Lately (last 3wks or so), I’ve been working on being more independent, in an emotional sense, I guess you could say. It really all came to a head before I went to Passion the first week of January. The Wednesday before, I sent a regrettable email to a very dear friend just unloading a lot. It was inappropriate and I still regret it. Anyway, I kind of realized then that I can’t let even those close 2 or 3 friends I have in life help me through everything. Some things I have to figure out for myself. Let’s be honest. Who genuinely cares about each other’s problems and what they’re going through? Exactly. And I realize even those 2 or 3 people can be like “OMG shut up!!!” and I’m starting to realize this without them having to confront me about it because they're not confrontational people (like me).
Another thing I’ve been working on is “guarding my heart.” It’s really an Evangelical term and so I don’t really like using it because of its exclusivity. It basically means don’t give yourself away physically, emotionally, spiritually, psychologically, etc. to just anyone. And, in general, I’m an open book. Ask me a question and I’ll answer it and more. And the “and more” is what has gotten me in trouble with a few new acquaintances, I believe.
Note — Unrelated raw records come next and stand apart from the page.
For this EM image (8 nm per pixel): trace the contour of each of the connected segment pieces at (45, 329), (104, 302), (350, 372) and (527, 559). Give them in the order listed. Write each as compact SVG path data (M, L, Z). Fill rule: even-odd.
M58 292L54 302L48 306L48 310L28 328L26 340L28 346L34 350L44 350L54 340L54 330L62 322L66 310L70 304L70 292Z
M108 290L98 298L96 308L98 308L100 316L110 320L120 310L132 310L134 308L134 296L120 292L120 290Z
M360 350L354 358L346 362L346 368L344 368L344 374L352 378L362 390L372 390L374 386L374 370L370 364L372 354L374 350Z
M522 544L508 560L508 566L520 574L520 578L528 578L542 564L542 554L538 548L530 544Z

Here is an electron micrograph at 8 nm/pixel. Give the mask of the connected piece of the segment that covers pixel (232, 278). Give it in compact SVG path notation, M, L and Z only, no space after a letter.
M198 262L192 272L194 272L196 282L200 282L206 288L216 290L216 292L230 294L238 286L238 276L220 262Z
I freak them out and I don’t even realize it, but it’s because I really don’t mind sharing the details of my life with others, but others mind hearing them. You know? So that’s a little balance I’m trying to work on. It’s just that my life has made the biggest 180 yet in the past six months and I’m still learning how to deal. It’s like middle schoolers who don’t realize how strong their bodies are yet and break everything! That’s kinda how I am emotionally right now, although no one is broken – at all. I just need to be more conscious of what I’m saying and to whom in all aspects of my life because all I really got is me, I guess.
I think this blog’ll help me out a lot in this because I can’t be so open about everything. That’d be inappropriate and not ok at all. Vaguely mentioning huge life changes is something I need to do in my real life as well. I have a very large personality though so calming it will take time and training and I’ve been working on that for a very long time and I like its trajectory thus far. I would have no friends if I had never changed myself for my benefit. Personality is way more subdued (or it can be) on the internet than in real life, so that helps as well.
I just need to be independent with my thoughts and balance what I say to people. These have been two things I’ve struggled with since I came of age and I am just realizing how empowering being independent is when I have those “aha!” moments at 2:30am and having no one to tell because I worked it out all by myself over the course of a few hours, days, weeks, or even months. CRAZY! Ok. I feel like I’m rambling now. I feel a lot of this entire blog will be me rambling, but whatever. Like I said, can’t fit everything into 140 characters.